Выбрать главу

Афиша виленского «Ревизора» сезона 1895/96 года сделала бы честь и столичному театру. Хлестаков - П.В.Самойлов, Городничий - М.К.Стрельский, Городничиха - Е.А.Алексеева, Ляпкин-Тяпкин - К.В.Бравич, Добчинский - Д.Я.Грузинский, Бобчинский - Смоляков, слесарша - Карпенко. Все это были актеры не одинаковой величины и силы, но отличные актеры,

На первом месте стоял М.К.Стрельский в роли Городничего. Превосходна была прежде всего его внешность: грубая, топором тесаная морда, с зверино-хитрыми глазками, спрятанными в густо нависшем кустарнике бровей. На этом лице - выражение очень сложного переплета чувств. Тут и аракчеевская без лести преданность, готовность распластаться половичком под ноги обожаемому начальству, разбиться для него в лепешку. Вместе с тем чуть только Городничий на секунду оборачивается в сторону подчиненных или зависимых от него людей, лицо его выражает самое беспросветное, грубое хамство: Городничий, видимо, с трудом удерживается, чтобы не прорваться площадным ругательством, не съездить по уху Свистунова или Держиморду. Необыкновенно выразительно передавал Стрельский всю гамму чувств Городничего в конце четвертого и начале пятого акта.

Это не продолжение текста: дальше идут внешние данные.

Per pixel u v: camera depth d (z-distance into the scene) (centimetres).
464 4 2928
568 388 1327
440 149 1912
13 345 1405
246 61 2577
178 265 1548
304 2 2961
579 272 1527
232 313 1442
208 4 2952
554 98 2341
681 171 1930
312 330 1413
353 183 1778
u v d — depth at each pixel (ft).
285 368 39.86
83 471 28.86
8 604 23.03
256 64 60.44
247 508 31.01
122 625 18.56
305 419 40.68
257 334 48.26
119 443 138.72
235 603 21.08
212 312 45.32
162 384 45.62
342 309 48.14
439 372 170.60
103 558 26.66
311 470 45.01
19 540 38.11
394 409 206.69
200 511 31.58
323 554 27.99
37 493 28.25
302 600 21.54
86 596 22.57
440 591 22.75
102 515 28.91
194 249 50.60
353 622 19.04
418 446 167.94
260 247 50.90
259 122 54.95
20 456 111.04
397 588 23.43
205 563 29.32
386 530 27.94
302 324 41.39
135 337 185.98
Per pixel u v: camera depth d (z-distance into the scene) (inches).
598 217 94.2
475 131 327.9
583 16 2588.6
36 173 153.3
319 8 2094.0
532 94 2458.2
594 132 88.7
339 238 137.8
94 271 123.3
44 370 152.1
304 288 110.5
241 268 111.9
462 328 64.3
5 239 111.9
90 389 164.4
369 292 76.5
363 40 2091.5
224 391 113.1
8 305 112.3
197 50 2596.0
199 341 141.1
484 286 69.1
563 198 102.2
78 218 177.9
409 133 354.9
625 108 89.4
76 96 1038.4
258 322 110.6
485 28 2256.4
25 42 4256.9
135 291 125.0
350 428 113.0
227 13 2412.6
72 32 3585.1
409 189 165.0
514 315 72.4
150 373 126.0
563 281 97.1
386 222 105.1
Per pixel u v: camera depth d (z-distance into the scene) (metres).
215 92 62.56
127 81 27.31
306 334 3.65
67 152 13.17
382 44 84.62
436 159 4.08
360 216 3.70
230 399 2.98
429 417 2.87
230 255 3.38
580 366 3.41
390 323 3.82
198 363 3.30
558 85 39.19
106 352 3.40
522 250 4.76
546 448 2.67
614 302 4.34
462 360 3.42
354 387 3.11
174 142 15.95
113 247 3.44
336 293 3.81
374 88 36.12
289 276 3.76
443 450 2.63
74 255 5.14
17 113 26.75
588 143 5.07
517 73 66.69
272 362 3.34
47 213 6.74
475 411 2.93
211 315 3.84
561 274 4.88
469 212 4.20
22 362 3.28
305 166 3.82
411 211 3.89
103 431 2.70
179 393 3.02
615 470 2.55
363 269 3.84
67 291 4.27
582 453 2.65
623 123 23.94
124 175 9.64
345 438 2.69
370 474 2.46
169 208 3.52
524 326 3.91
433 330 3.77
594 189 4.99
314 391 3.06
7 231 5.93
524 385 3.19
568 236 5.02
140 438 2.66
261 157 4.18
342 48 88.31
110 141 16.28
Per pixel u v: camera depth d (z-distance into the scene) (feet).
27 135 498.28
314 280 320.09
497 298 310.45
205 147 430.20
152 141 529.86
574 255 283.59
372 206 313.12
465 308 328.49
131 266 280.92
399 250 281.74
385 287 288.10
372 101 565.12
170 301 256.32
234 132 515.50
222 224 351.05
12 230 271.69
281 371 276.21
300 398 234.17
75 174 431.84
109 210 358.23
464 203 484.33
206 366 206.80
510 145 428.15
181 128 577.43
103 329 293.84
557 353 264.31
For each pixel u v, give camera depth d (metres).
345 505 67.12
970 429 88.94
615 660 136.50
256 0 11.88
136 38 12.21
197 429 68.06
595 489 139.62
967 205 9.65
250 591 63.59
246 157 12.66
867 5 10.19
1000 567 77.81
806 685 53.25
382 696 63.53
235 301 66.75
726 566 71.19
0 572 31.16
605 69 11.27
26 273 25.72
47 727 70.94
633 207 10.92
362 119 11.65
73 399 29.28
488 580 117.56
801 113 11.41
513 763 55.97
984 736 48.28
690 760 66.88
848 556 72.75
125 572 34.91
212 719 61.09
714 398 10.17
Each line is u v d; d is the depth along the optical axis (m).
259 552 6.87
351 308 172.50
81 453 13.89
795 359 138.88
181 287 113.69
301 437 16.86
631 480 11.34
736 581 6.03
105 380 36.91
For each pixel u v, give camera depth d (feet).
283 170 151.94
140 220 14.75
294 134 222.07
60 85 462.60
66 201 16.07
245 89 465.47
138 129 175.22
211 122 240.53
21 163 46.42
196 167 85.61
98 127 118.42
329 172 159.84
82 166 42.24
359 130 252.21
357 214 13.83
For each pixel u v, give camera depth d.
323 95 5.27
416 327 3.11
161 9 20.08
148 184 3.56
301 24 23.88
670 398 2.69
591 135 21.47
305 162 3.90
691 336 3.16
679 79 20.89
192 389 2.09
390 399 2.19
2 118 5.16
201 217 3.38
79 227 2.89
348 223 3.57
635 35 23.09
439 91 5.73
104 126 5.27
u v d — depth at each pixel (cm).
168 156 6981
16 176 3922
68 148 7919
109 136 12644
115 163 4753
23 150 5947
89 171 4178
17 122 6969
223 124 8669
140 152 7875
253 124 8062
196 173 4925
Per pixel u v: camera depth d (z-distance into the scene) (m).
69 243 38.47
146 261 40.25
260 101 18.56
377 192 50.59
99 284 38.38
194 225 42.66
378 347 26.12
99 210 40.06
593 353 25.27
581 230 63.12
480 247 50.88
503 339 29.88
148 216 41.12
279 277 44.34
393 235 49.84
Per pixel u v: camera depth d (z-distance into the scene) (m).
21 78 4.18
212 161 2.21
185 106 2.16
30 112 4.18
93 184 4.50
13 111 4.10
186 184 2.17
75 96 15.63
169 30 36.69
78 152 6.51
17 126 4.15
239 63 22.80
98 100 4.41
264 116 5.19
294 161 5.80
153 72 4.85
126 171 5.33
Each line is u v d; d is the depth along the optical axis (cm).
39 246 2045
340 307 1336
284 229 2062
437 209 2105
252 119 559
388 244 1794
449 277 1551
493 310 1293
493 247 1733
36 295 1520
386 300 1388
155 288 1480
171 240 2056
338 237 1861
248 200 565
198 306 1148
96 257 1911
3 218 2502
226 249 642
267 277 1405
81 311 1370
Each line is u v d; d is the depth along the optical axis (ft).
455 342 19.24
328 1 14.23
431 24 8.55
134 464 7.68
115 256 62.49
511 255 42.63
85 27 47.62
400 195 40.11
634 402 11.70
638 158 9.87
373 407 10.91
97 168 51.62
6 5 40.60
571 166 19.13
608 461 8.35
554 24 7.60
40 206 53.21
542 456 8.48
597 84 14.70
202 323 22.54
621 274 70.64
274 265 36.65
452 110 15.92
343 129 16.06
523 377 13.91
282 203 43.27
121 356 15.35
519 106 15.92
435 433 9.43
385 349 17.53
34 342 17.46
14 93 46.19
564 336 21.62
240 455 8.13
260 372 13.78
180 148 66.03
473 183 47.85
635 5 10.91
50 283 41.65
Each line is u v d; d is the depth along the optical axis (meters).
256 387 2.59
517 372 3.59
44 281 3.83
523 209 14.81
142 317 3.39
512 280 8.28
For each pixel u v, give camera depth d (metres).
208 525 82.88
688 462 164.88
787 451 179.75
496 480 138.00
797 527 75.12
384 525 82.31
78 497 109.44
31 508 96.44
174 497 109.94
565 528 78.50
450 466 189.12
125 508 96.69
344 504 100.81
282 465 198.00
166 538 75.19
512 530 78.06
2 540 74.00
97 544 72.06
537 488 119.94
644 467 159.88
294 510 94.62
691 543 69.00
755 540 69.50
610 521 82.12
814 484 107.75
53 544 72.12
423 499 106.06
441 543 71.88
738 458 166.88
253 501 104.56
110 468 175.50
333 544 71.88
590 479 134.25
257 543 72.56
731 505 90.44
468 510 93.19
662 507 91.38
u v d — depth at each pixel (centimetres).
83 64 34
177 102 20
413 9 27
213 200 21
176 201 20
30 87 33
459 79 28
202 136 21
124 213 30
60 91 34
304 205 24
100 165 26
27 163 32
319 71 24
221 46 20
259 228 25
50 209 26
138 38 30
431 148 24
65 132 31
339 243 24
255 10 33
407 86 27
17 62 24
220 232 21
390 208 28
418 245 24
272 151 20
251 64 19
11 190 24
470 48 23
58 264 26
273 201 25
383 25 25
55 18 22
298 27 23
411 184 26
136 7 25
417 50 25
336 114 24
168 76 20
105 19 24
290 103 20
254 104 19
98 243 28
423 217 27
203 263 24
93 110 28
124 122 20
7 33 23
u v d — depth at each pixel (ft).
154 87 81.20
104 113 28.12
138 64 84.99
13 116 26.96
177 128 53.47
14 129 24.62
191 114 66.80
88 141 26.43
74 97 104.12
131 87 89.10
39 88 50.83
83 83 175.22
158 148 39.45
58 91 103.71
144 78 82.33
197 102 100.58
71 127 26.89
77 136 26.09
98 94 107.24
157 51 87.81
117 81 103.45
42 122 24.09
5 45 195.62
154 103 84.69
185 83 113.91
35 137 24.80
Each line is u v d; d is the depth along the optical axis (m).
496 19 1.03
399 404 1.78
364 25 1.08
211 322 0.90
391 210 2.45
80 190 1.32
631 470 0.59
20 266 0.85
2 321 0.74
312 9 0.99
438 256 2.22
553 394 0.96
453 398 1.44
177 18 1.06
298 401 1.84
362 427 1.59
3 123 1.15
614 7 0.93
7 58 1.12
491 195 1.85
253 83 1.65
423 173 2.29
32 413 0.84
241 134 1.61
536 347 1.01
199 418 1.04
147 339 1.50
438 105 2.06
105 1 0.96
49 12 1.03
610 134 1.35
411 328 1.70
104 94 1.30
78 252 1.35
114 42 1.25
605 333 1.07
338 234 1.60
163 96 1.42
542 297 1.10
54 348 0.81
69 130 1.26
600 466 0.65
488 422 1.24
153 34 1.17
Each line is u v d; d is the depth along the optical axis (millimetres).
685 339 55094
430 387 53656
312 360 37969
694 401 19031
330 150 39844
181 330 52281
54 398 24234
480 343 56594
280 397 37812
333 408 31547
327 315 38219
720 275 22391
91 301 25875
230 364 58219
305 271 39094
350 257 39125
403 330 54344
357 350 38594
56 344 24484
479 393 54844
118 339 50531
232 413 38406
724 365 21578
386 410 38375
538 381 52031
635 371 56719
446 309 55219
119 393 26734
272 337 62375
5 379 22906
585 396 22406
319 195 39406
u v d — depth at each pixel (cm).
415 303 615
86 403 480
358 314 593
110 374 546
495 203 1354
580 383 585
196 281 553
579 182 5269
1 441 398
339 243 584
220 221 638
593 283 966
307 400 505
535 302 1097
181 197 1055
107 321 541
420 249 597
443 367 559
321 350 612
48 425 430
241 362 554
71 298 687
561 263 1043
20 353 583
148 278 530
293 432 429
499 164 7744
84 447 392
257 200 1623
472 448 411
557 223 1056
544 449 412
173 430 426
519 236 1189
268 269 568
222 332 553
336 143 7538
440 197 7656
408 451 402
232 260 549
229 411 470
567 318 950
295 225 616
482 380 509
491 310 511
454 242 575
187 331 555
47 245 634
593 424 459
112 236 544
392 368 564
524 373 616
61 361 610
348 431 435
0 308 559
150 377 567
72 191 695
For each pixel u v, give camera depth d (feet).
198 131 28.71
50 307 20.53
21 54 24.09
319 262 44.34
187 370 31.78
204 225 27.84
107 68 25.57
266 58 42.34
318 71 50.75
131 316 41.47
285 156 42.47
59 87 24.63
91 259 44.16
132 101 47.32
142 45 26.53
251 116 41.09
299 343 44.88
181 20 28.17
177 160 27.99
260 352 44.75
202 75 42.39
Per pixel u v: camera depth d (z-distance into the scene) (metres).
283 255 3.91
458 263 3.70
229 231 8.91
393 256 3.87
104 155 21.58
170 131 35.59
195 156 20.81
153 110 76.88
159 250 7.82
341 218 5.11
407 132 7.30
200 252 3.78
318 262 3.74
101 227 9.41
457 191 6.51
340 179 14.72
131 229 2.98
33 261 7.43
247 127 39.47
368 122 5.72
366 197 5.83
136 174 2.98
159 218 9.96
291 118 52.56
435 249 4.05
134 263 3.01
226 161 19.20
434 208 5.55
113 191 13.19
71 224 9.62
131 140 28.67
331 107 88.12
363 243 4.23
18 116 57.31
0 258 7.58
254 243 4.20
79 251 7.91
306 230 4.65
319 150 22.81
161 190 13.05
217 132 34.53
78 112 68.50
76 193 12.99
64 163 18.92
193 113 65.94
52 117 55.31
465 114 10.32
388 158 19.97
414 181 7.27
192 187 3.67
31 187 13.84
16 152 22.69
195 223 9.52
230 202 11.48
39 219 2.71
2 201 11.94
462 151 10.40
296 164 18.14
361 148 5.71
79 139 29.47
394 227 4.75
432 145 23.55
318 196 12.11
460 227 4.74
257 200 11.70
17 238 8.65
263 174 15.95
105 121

Вот он прибегает к Хлестакову,- он узнал, что «купчишки нажаловались». Он понимает, что судьба его повисла на тончайшем паутинном волоконце. «Ваше превосходительство! не погубите! не погубите!» Как окруженный охотниками волк, метался Городничий, унижался, молил, готовый упасть на колени, целовать ботинки Хлестакова. Долго и тупо, отмахивался он от уверений жены, будто Хлестаков посватался к Марье Антоновне,- не то, чтобы не верил, а не вникал в смысл этих, казалось ему, пустых слов. И вдруг они доходили до его сознания! Он понимал, он верил им! Его заливала волна радости, такой же себялюбивой, грубой и злой, как все чувства Городничего. «Ай Антон! Ай Антон! Ай городничий». Хлестаков шел к выходу: лошади поданы. На одной руке его висела Анна Андреевна, на другой Марья Антоновна, и он по очереди взасос целовался то с той, то с другой. А Городничий - Стрельский, пятясь к двери задом, ловил губами лицо Хлестакова, стремясь урвать и свою долю поцелуев начальства. На лице его было умиление, растроганность, благоговение, словно он причащался святых тайн: ведь не простые поцелуи! поцелуи «особы»!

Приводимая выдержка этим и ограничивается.